CANBERRA: “More than 60,000 Armenian-Australians have once again been let down by their nation’s leaders,” reported the Armenian National Committee of Australia (ANC-AU), after receiving statements issued on April 24, 2026, which failed to accurately recognise the atrocities of 1915 as the Armenian Genocide.
Speaking at the National Armenian Genocide Commemoration, ANC-AU Vice-Chair, Sarine Nazarian, gave a powerful address reflecting the sentiment of the Armenian-Australian community, calling out Prime Minister Anthony Albanese and Opposition Leader Angus Taylor for their “cowardice” in refusing to call the crimes of the Ottoman Empire by its name: genocide.
Nazarian said: “What is clear is that our nation’s leaders cannot summon the courage to speak one word: genocide. The gag order from a foreign dictatorship remains in force. No amount of diplomacy, no alliance, no strategic interest can justify their refusal to confront historical truth.”
Rather than accurately acknowledging the Armenian Genocide - or even detailing the scale and nature of the atrocities committed - Prime Minister Albanese referred only to “terrible suffering”, a description that falls far short of recognising one of the gravest crimes in human history.
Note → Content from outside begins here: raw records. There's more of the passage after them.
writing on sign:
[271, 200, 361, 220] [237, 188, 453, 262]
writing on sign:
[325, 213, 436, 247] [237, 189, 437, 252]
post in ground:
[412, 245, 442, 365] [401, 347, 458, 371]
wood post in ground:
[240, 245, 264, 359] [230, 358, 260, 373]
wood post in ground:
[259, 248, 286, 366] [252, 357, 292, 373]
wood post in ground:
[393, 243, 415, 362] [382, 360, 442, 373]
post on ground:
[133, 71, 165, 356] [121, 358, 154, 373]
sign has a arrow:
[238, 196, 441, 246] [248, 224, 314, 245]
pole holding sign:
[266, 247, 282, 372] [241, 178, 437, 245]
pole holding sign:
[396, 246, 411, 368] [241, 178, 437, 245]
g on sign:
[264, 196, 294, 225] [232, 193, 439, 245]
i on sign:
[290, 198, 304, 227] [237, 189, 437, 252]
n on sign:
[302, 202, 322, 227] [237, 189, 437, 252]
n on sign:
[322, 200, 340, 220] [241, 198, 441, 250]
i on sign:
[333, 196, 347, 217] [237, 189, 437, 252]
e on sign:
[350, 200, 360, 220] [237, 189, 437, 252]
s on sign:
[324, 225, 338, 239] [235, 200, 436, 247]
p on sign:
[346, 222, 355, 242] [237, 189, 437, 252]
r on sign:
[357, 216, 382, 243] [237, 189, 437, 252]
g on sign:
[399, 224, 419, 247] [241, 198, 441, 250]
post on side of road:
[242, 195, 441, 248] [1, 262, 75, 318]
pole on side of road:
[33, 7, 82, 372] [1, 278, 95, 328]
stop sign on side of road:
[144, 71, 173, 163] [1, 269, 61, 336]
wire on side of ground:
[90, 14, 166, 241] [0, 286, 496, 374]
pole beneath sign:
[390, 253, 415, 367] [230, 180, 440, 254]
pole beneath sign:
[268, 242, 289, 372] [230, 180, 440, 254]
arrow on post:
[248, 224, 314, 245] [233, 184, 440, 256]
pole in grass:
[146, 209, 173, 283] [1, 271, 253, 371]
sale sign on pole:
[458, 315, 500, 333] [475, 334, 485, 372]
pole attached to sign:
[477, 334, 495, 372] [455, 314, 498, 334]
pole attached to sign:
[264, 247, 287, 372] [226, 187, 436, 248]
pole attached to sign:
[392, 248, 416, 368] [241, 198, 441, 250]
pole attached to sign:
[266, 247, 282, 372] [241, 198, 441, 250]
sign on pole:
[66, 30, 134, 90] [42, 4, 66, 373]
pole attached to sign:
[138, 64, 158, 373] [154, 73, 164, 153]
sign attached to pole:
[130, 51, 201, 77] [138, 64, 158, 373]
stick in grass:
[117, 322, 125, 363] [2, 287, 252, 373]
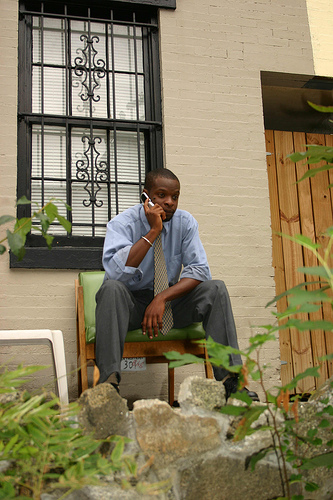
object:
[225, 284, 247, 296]
bricks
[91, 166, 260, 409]
man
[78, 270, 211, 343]
cushions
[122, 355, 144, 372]
sign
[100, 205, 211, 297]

Responding to this characterisation, Nazarian told more than 1,000 attendees: “The Prime Minister’s statement about the Armenian Commemoration looks like Ankara’s liquid paper removed the only word that matters, which should sit between Armenian and Commemoration.”
Similarly, in his statement, the Leader of the Opposition, Angus Taylor, outlined several acts committed by the Ottoman Empire which, when considered collectively, meet the definition of genocide. Yet, he too stopped short of explicitly recognising these crimes as such.
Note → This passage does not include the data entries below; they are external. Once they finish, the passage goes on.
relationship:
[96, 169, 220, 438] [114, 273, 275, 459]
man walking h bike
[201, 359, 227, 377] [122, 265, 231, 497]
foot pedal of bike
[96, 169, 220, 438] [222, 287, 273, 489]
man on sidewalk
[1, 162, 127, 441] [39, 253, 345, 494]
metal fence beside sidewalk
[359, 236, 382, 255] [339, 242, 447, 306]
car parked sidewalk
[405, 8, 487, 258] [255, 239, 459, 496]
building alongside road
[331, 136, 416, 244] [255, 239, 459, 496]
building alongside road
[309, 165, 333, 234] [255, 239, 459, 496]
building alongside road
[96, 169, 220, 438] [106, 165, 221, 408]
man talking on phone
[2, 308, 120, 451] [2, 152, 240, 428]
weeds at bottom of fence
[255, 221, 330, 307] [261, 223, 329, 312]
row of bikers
“The statements given by the major party leaders on the 111th Anniversary of the Armenian Genocide not only denies the history of Armenian-Australians, but also fails to accurately recognise the major humanitarian response carried out by Australian civilians and soldiers in the wake of the genocide,” said ANC-AU Political Affairs Director, Sebastian Majarian.
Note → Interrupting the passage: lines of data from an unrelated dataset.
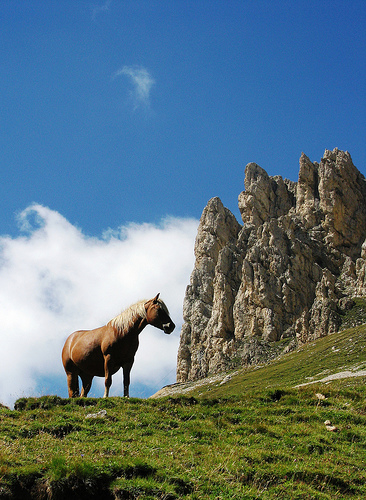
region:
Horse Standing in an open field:
[47, 282, 196, 411]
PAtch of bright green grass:
[7, 444, 69, 497]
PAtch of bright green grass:
[68, 443, 111, 494]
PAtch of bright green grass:
[100, 442, 150, 496]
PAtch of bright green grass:
[138, 440, 182, 499]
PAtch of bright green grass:
[167, 428, 221, 497]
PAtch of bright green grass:
[211, 432, 258, 498]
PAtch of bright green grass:
[240, 435, 297, 499]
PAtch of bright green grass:
[282, 433, 335, 496]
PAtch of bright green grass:
[126, 396, 347, 491]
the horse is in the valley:
[73, 313, 189, 387]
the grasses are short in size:
[213, 409, 306, 493]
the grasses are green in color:
[188, 406, 300, 470]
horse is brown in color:
[63, 307, 179, 397]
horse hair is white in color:
[98, 289, 157, 325]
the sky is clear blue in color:
[153, 175, 197, 196]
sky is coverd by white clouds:
[80, 238, 159, 275]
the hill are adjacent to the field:
[225, 205, 337, 300]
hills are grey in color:
[220, 213, 335, 326]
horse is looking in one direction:
[67, 287, 221, 386]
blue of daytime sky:
[3, 0, 363, 236]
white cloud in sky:
[5, 202, 198, 397]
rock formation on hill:
[176, 149, 362, 381]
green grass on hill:
[3, 332, 362, 496]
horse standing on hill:
[61, 297, 174, 397]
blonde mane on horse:
[105, 303, 149, 337]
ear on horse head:
[152, 292, 162, 305]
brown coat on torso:
[70, 328, 116, 374]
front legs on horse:
[103, 355, 135, 395]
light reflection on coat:
[65, 330, 82, 355]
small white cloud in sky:
[95, 39, 180, 122]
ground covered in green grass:
[130, 411, 285, 498]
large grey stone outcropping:
[182, 146, 356, 321]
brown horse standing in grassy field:
[50, 291, 179, 410]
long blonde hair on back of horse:
[106, 292, 150, 340]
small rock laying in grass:
[314, 413, 340, 438]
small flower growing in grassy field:
[308, 389, 330, 417]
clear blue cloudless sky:
[211, 10, 363, 145]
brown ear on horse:
[147, 288, 161, 302]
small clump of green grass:
[21, 411, 90, 444]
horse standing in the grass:
[26, 281, 194, 443]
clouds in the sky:
[15, 229, 147, 325]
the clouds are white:
[14, 244, 78, 315]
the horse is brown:
[61, 312, 146, 390]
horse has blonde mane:
[108, 296, 152, 333]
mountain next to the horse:
[167, 228, 359, 393]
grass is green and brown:
[78, 397, 214, 468]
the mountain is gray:
[200, 231, 290, 310]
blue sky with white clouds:
[4, 227, 121, 382]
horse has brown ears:
[144, 280, 160, 306]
He concluded that these statements not only fail the Armenian-Australian community, but also fail the Australian people, diminishing their history and legacy as a nation.
Majarian also said the failure of the leaders in addressing the Armenian Genocide with accuracy contradicted the “bipartisan and majority support of elected officials across the country”, unacceptably proving that the collective voices of those elected by Australians are being usurped by the commands and threats of a foreign dictator, in Türkiye’s Recep Tayyip Erdogan”.
Despite the shameful statements handed down by Albanese and Taylor, over 30 elected representatives from across the political aisle gave messages of support contradicting the leader’s statements, exemplifying the bi-partisan support for genocide recognition within each party’s ranks.